> Work order
Return every line of the data below exactly, but do not include the images.

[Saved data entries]
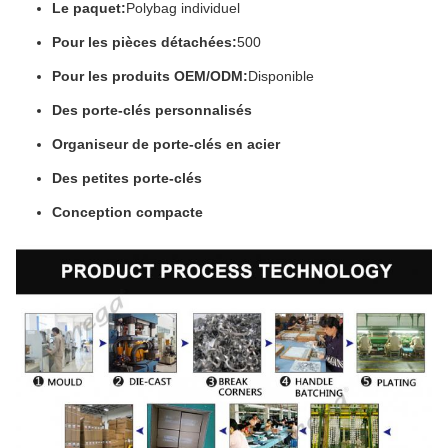
Le paquet:
Polybag individuel
Pour les pièces détachées:
500
Pour les produits OEM/ODM:
Disponible
Des porte-clés personnalisés
Organiseur de porte-clés en acier
Des petites porte-clés
Conception compacte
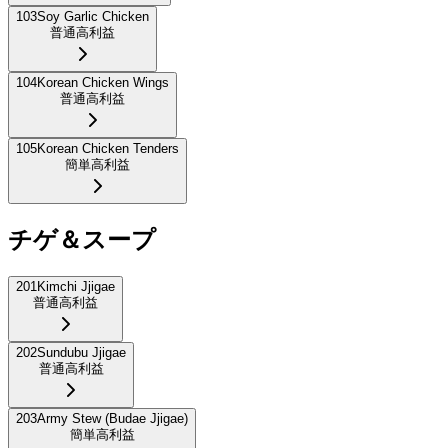
103
Soy Garlic Chicken
普通
高利益
104
Korean Chicken Wings
普通
高利益
105
Korean Chicken Tenders
簡単
高利益
チゲ＆スープ
201
Kimchi Jjigae
普通
高利益
202
Sundubu Jjigae
普通
高利益
203
Army Stew (Budae Jjigae)
簡単
高利益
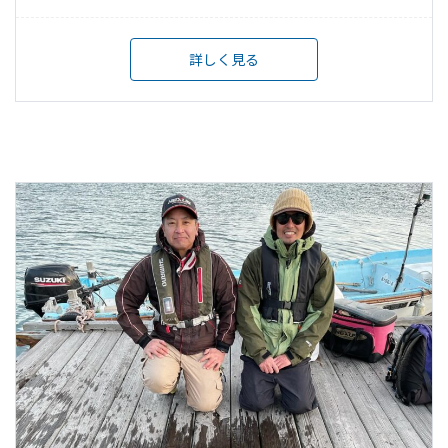
詳しく見る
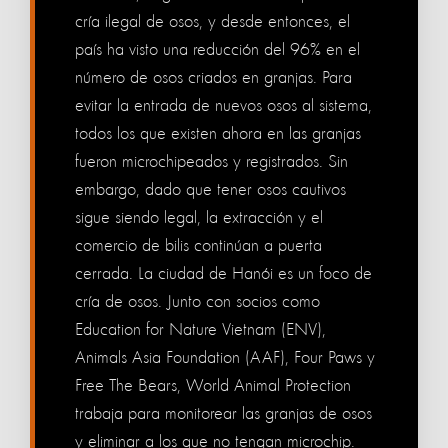
cría ilegal de osos, y desde entonces, el
país ha visto una reducción del 96% en el
número de osos criados en granjas. Para
evitar la entrada de nuevos osos al sistema,
todos los que existen ahora en las granjas
fueron microchipeados y registrados. Sin
embargo, dado que tener osos cautivos
sigue siendo legal, la extracción y el
comercio de bilis continúan a puerta
cerrada. La ciudad de Hanói es un foco de
cría de osos. Junto con socios como
Education for Nature Vietnam (ENV),
Animals Asia Foundation (AAF), Four Paws y
Free The Bears, World Animal Protection
trabaja para monitorear las granjas de osos
y eliminar a los que no tengan microchip.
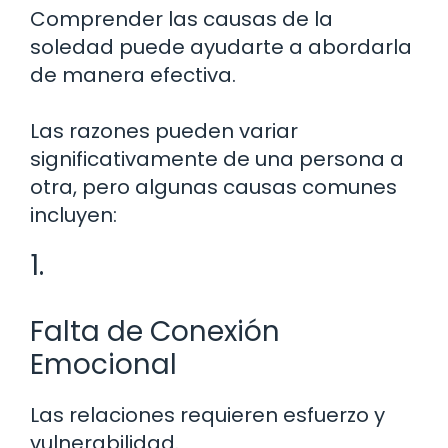
Comprender las causas de la
soledad puede ayudarte a abordarla
de manera efectiva.
Las razones pueden variar
significativamente de una persona a
otra, pero algunas causas comunes
incluyen:
1.
Falta de Conexión
Emocional
Las relaciones requieren esfuerzo y
vulnerabilidad.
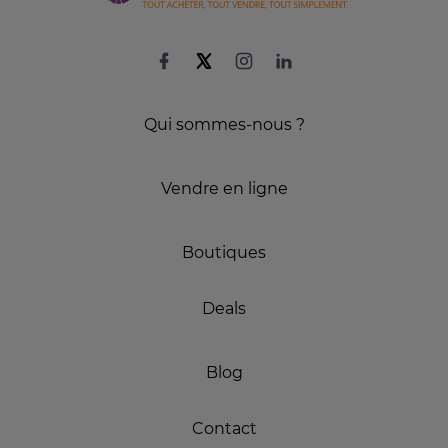
Qui sommes-nous ?
Vendre en ligne
Boutiques
Deals
Blog
Contact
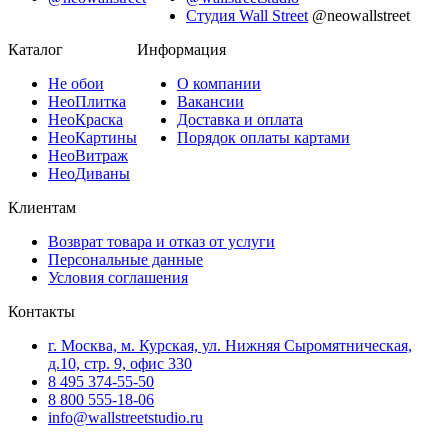
Студия Wall Street
@neowallstreet
Каталог
Информация
Не
обои
О компании
Нео
Плитка
Вакансии
Нео
Краска
Доставка и оплата
Нео
Картины
Порядок оплаты картами
Нео
Витраж
Нео
Диваны
Клиентам
Возврат товара и отказ от услуги
Персональные данные
Условия соглашения
Контакты
г. Москва, м. Курская, ул. Нижняя Сыромятническая,
д.10, стр. 9, офис 330
8 495 374-55-50
8 800 555-18-06
info@wallstreetstudio.ru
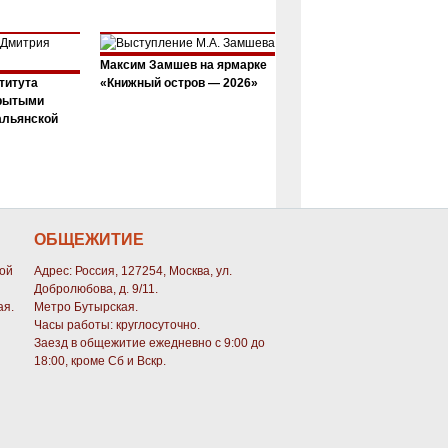
Максим Замшев на ярмарке
титута
«Книжный остров — 2026»
крытыми
альянской
ОБЩЕЖИТИЕ
кой
Адрес: Россия, 127254, Москва, ул.
Добролюбова, д. 9/11.
ая.
Метро Бутырская.
Часы работы: круглосуточно.
Заезд в общежитие ежедневно с 9:00 до
18:00, кроме Сб и Вскр.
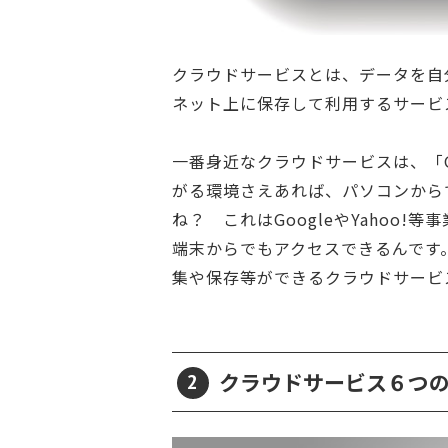
クラウドサービスとは、データを自
ネット上に保存して利用するサービ
一番身近なクラウドサービスは、「Gm
がる環境さえあれば、パソコンから
ね？ これはGoogleやYahoo
端末からでもアクセスできるんです
集や保存等ができるクラウドサービ
クラウドサービス６つ
2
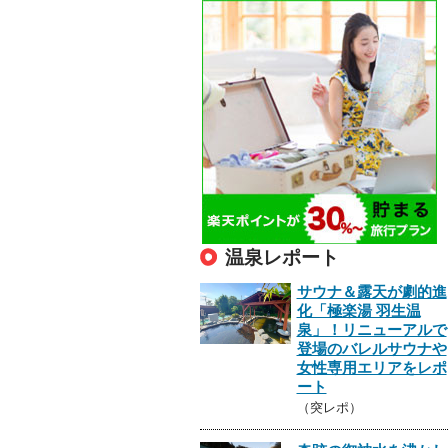
温泉レポート
サウナ＆露天が劇的進
化「極楽湯 羽生温
泉」！リニューアルで
登場のバレルサウナや
女性専用エリアをレポ
ート
（突レポ）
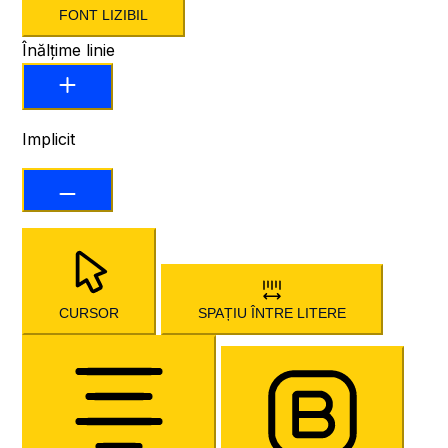
FONT LIZIBIL
Înălțime linie
Implicit
CURSOR
SPAȚIU ÎNTRE LITERE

> Exercise solution
Le paquet:
Polybag individuel
Pour les pièces détachées:
500
Pour les produits OEM/ODM:
Disponible
Des porte-clés personnalisés
Organiseur de porte-clés en acier
Des petites porte-clés
Conception compacte
103
Soy Garlic Chicken
普通
高利益
104
Korean Chicken Wings
普通
高利益
105
Korean Chicken Tenders
簡単
高利益
チゲ＆スープ
201
Kimchi Jjigae
普通
高利益
202
Sundubu Jjigae
普通
高利益
203
Army Stew (Budae Jjigae)
簡単
高利益
詳しく見る
cría ilegal de osos, y desde entonces, el
país ha visto una reducción del 96% en el
número de osos criados en granjas. Para
evitar la entrada de nuevos osos al sistema,
todos los que existen ahora en las granjas
fueron microchipeados y registrados. Sin
embargo, dado que tener osos cautivos
sigue siendo legal, la extracción y el
comercio de bilis continúan a puerta
cerrada. La ciudad de Hanói es un foco de
cría de osos. Junto con socios como
Education for Nature Vietnam (ENV),
Animals Asia Foundation (AAF), Four Paws y
Free The Bears, World Animal Protection
trabaja para monitorear las granjas de osos
y eliminar a los que no tengan microchip.
Comprender las causas de la
soledad puede ayudarte a abordarla
de manera efectiva.
Las razones pueden variar
significativamente de una persona a
otra, pero algunas causas comunes
incluyen:
1.
Falta de Conexión
Emocional
Las relaciones requieren esfuerzo y
vulnerabilidad.
Qui sommes-nous ?
Vendre en ligne
Boutiques
Deals
Blog
Contact
Студия Wall Street
@neowallstreet
Каталог
Информация
Не
обои
О компании
Нео
Плитка
Вакансии
Нео
Краска
Доставка и оплата
Нео
Картины
Порядок оплаты картами
Нео
Витраж
Нео
Диваны
Клиентам
Возврат товара и отказ от услуги
Персональные данные
Условия соглашения
Контакты
г. Москва, м. Курская, ул. Нижняя Сыромятническая,
д.10, стр. 9, офис 330
8 495 374-55-50
8 800 555-18-06
info@wallstreetstudio.ru
Максим Замшев на ярмарке
титута
«Книжный остров — 2026»
крытыми
альянской
ОБЩЕЖИТИЕ
кой
Адрес: Россия, 127254, Москва, ул.
Добролюбова, д. 9/11.
ая.
Метро Бутырская.
Часы работы: круглосуточно.
Заезд в общежитие ежедневно с 9:00 до
18:00, кроме Сб и Вскр.
クラウドサービスとは、データを自
ネット上に保存して利用するサービ
一番身近なクラウドサービスは、「Gm
がる環境さえあれば、パソコンから
ね？ これはGoogleやYahoo
端末からでもアクセスできるんです
集や保存等ができるクラウドサービ
クラウドサービス６つ
2
温泉レポート
サウナ＆露天が劇的進
化「極楽湯 羽生温
泉」！リニューアルで
登場のバレルサウナや
女性専用エリアをレポ
ート
（突レポ）
FONT LIZIBIL
Înălțime linie
Implicit
CURSOR
SPAȚIU ÎNTRE LITERE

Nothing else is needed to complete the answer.